##### Provided data #####

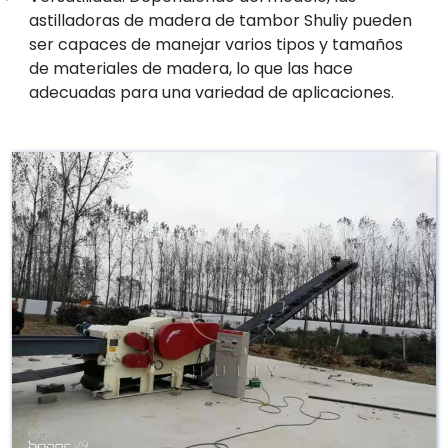
astilladoras de madera de tambor Shuliy pueden
ser capaces de manejar varios tipos y tamaños
de materiales de madera, lo que las hace
adecuadas para una variedad de aplicaciones.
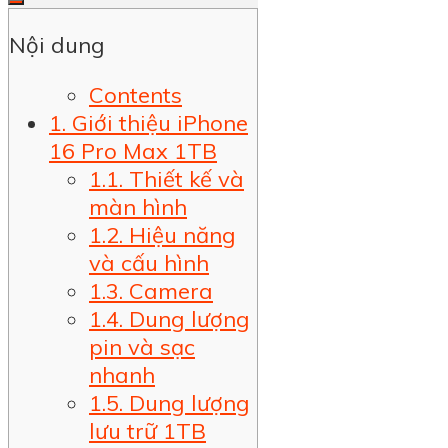
Nội dung
Contents
1. Giới thiệu iPhone
16 Pro Max 1TB
1.1. Thiết kế và
màn hình
1.2. Hiệu năng
và cấu hình
1.3. Camera
1.4. Dung lượng
pin và sạc
nhanh
1.5. Dung lượng
lưu trữ 1TB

#####

» **Required work**
Wherever the word "madera" occurs in a line of the listing, copy that line.

» **Result of the task**
astilladoras de madera de tambor Shuliy pueden
de materiales de madera, lo que las hace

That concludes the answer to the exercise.